Text provided:
_ _ _ _ _
As much as it can serve as a breeding ground for insecurity, Instagram has as of late become an unlikely champion of body positivity and wellness goals. This year in particular has seen a real spike in people posting about working toward their best bodies, using popular hashtags like #progressnotperfection, #TransformationTuesday, #MotivationMonday, and more.
And while a lot of people might find these “Before and After” photos obnoxious, a new study called “Weight Loss Through Virtual Support Communities: A Role for Identity-based Motivation in Public Commitment,” co-authored by the Dr. Sonya A. Grier, professor of marketing in the American University Kogod School of Business, and published in the Journal of Interactive Marketing, claims that these proclamations have shown to actually be effective in helping people maintain their wellness goals.
In the study, researchers observed the progress of two weight-loss communities over a four-year period, and found that those who had shared their goals and updates with their “virtual support communities” (VSCs) had had greater success in achieving their fitness and weight-loss goals than those who had not.
“Research finds that individuals are more likely to achieve success with such goals when they make a public commitment to achieving them,” the researchers wrote. “Through our netnographic inquiry, we extend prior theorizing of VSC with an explanation of how public commitment manifests in VSC in support of goal attainment. More specifically, we find these online communities make salient a context relevant social identity which motivates behaviors that facilitate compliance to the public commitment, and hence, more effective goal pursuit. In addition, we create a typology of member roles within these VSC that further influence public commitment.”
Simply put, posting your fitness and weight-loss goals on social media inspires you to actually commit to their aspirations, driven as you are by the shame of letting everyone know you failed. Similarly, getting encouragement and support from your followers when you put up a photo showing your progress motivates you to continue your journey.
_ _ _ _ _
Work order 1:
Output the passage from the article on sharing fitness goals on Instagram between "And while a" and "their wellness goals.", inclusive.
Work order 2:
Pick up the article on posting weight-loss progress to online support communities where it stops, and write its next few sentences.
The listing that comes next plays no part in this work.

Given data:
_ _ _ _ _
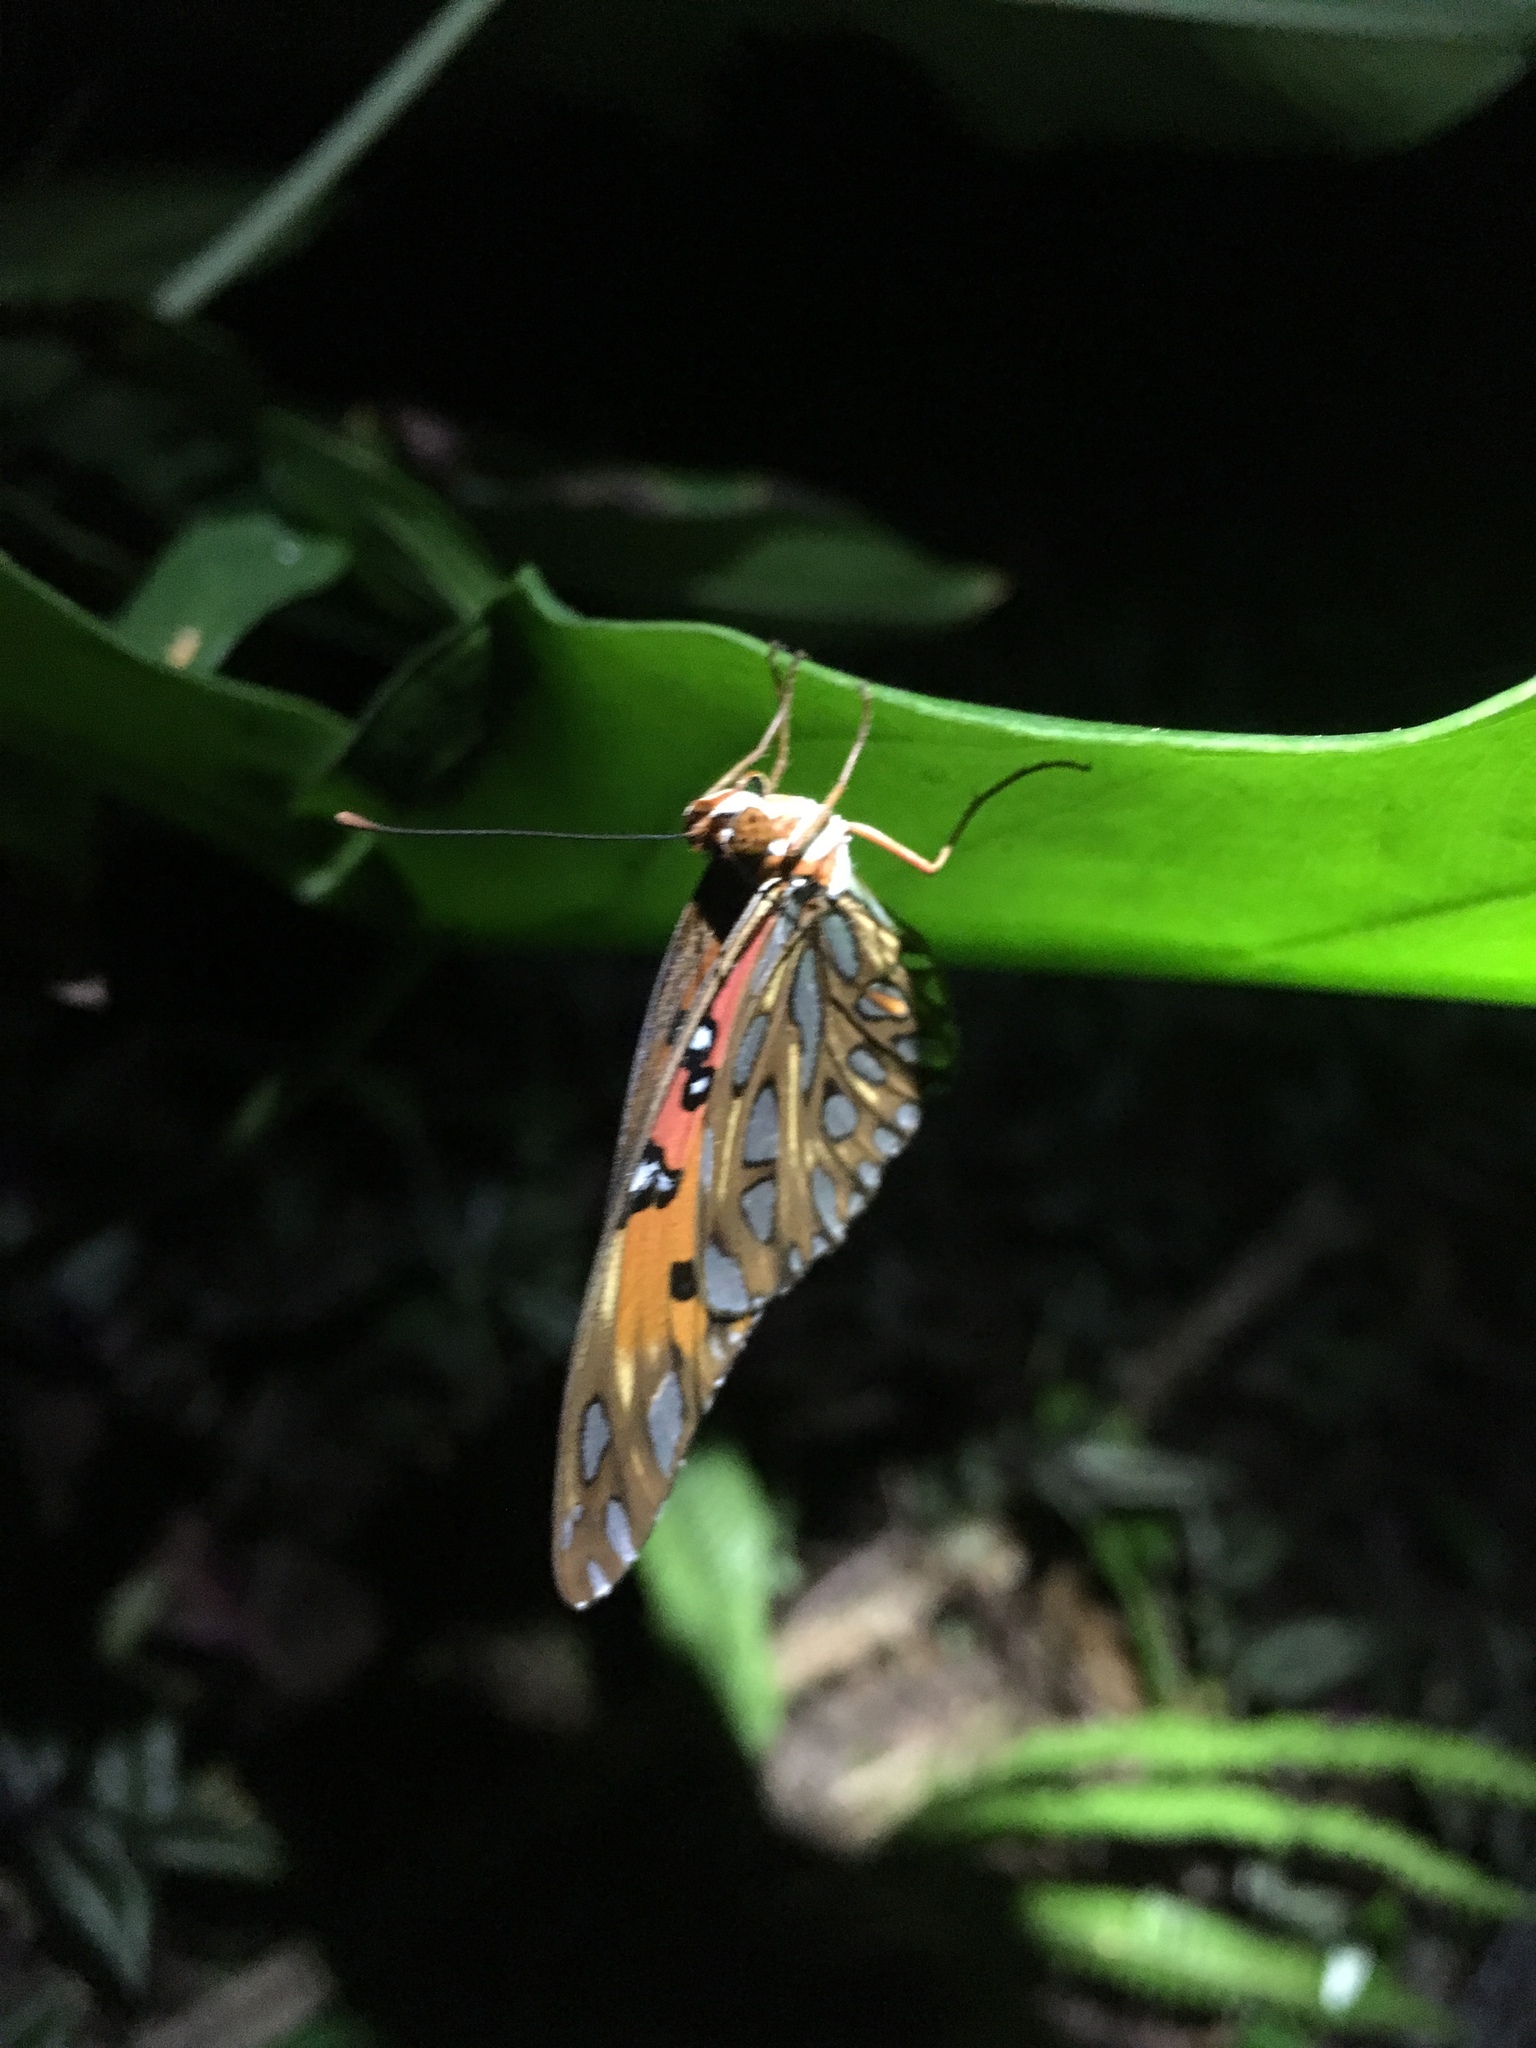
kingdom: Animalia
_ _ _ _ _
Written response 1:
And while a lot of people might find these “Before and After” photos obnoxious, a new study called “Weight Loss Through Virtual Support Communities: A Role for Identity-based Motivation in Public Commitment,” co-authored by the Dr. Sonya A. Grier, professor of marketing in the American University Kogod School of Business, and published in the Journal of Interactive Marketing, claims that these proclamations have shown to actually be effective in helping people maintain their wellness goals.

Written response 2:
For the sake of being thorough, it’s important to emphasize that this research only applies to the type of #beforeandafter photos shown above, not, say, #gymselfie or #fitinspo, which can have a darker undercurrent. In 2016, body image researchers at Australia’s Flinders University found that, in an analysis of 600 random Instagram photos of women tagged with #fitspiration, 31% showed a body without a face or head. This trend can very easily translate into self-objectification, and from there it’s a slippery slope to eating disorders and other mental issues.
And research has also shown that following some of these fitness influences on Instagram, many of whom seem to have the kinds of bodies most of us can only dream of (no matter how much cabbage we eat or yoga we do), can negatively affect body image and lead to low self-esteem.
So it seems like the lesson is that, when it comes to social media, there’s a fine line between inspiring people and getting them down, and we should make every effort to stick to the former and avoid the latter!
For the sake of true body positivity, it’s also worth noting that these tags can be used for both weight loss and weight gain. Whatever inspires you to achieve your personal version of your best body!